REQUIRED WORK
Wherever a picture appears in the listing below, leave it out and reproduce the rest exactly.

GIVEN INFORMATION
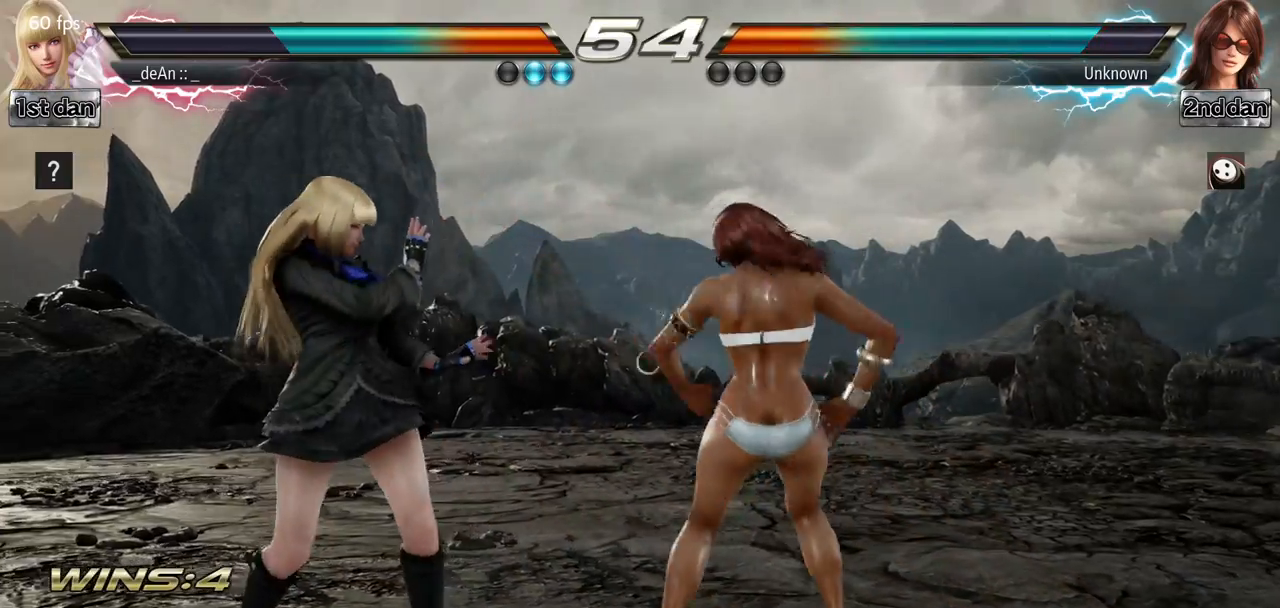
{"buttons": [], "left_stick": "center", "events": [[184, "left_stick", "center"], [234, "SQUARE", "down"], [451, "SQUARE", "up"]]}
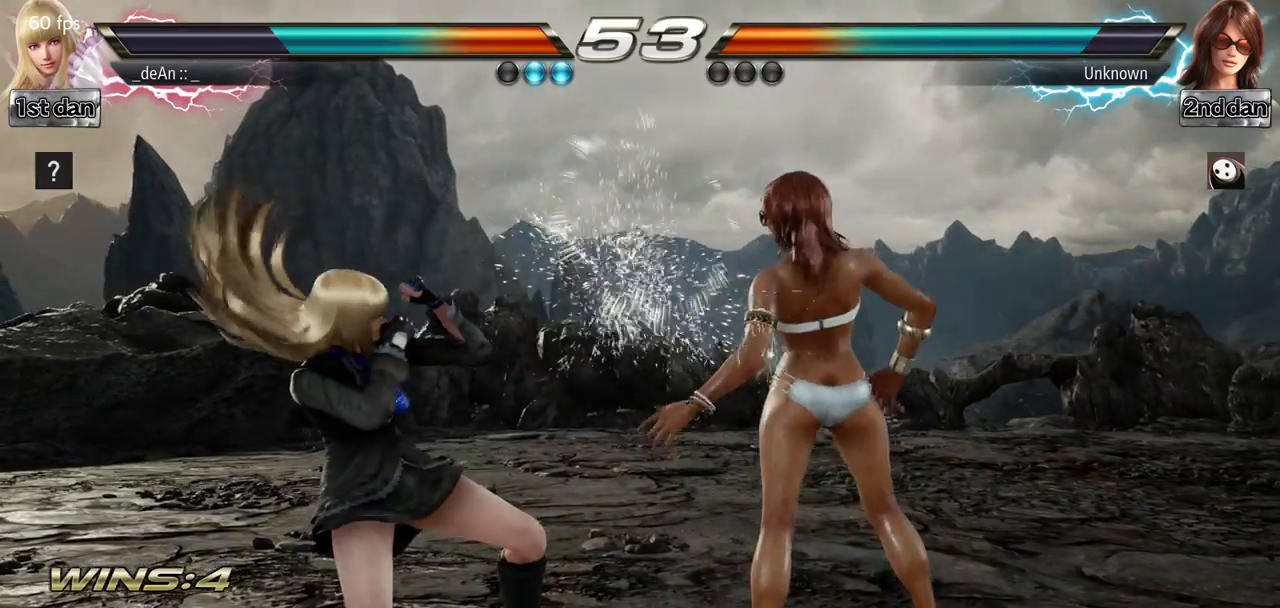
{"buttons": [], "left_stick": "center", "events": [[83, "SQUARE", "down"], [200, "TRIANGLE", "down"], [334, "SQUARE", "up"], [400, "TRIANGLE", "up"]]}
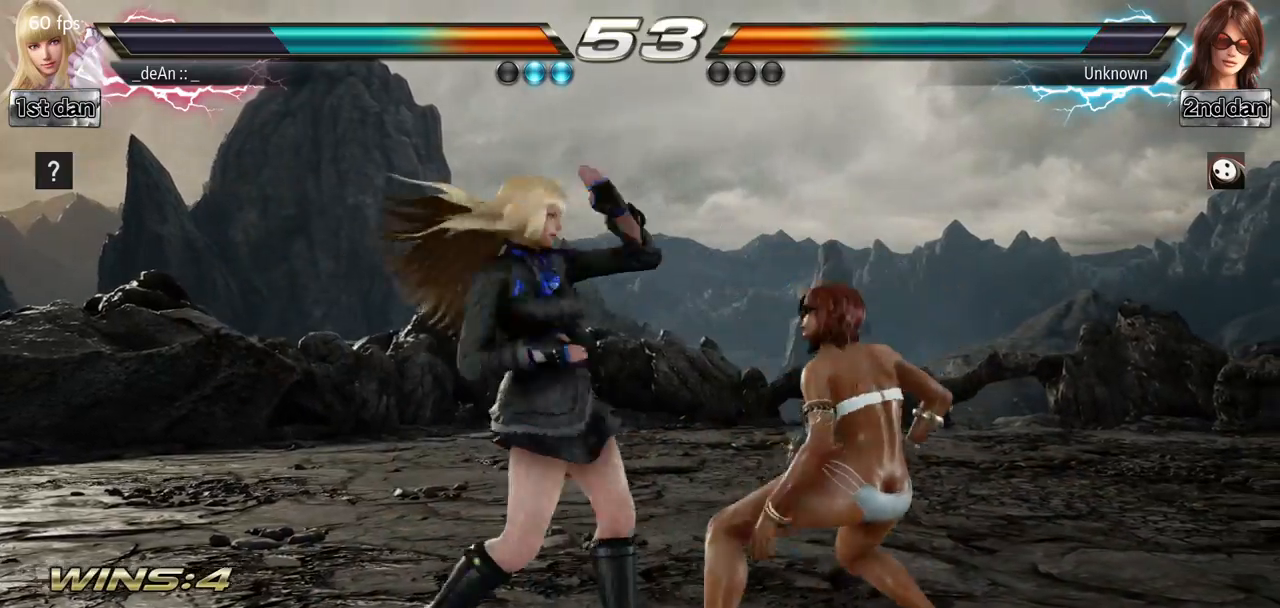
{"buttons": ["TRIANGLE"], "left_stick": "down", "events": [[251, "left_stick", "down"], [367, "left_stick", "center"], [451, "left_stick", "down"], [468, "TRIANGLE", "down"]]}
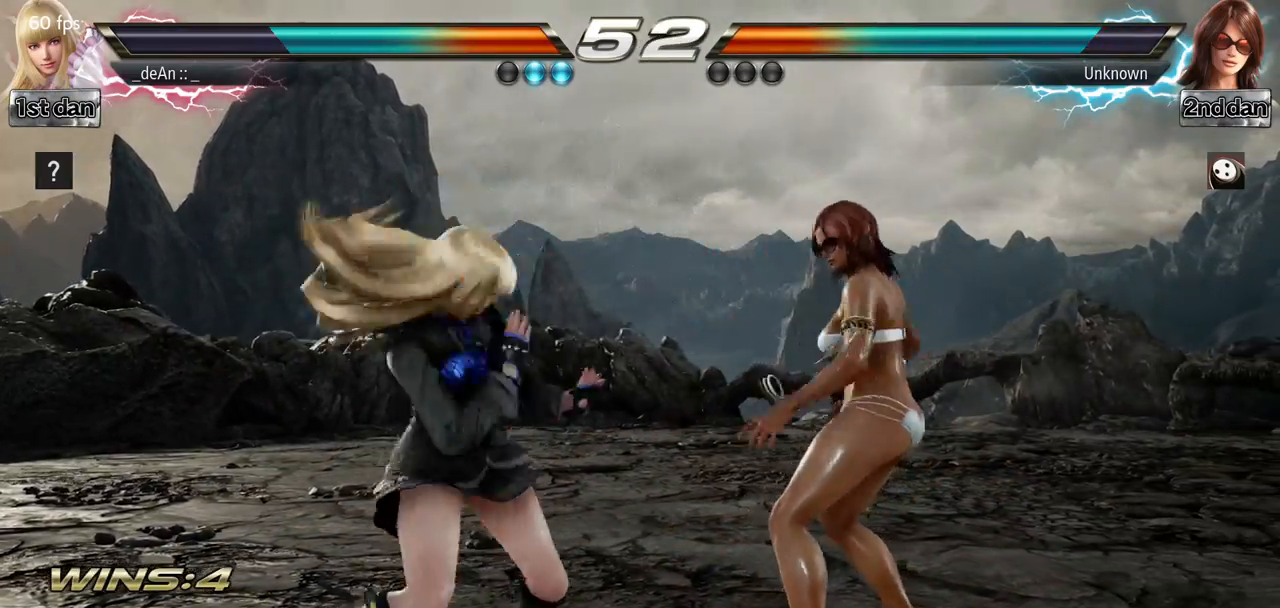
{"buttons": [], "left_stick": "center", "events": [[133, "TRIANGLE", "up"], [167, "left_stick", "center"]]}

WRITTEN ANSWER
{"buttons": [], "left_stick": "center", "events": [[184, "left_stick", "center"], [234, "SQUARE", "down"], [451, "SQUARE", "up"]]}
{"buttons": [], "left_stick": "center", "events": [[83, "SQUARE", "down"], [200, "TRIANGLE", "down"], [334, "SQUARE", "up"], [400, "TRIANGLE", "up"]]}
{"buttons": ["TRIANGLE"], "left_stick": "down", "events": [[251, "left_stick", "down"], [367, "left_stick", "center"], [451, "left_stick", "down"], [468, "TRIANGLE", "down"]]}
{"buttons": [], "left_stick": "center", "events": [[133, "TRIANGLE", "up"], [167, "left_stick", "center"]]}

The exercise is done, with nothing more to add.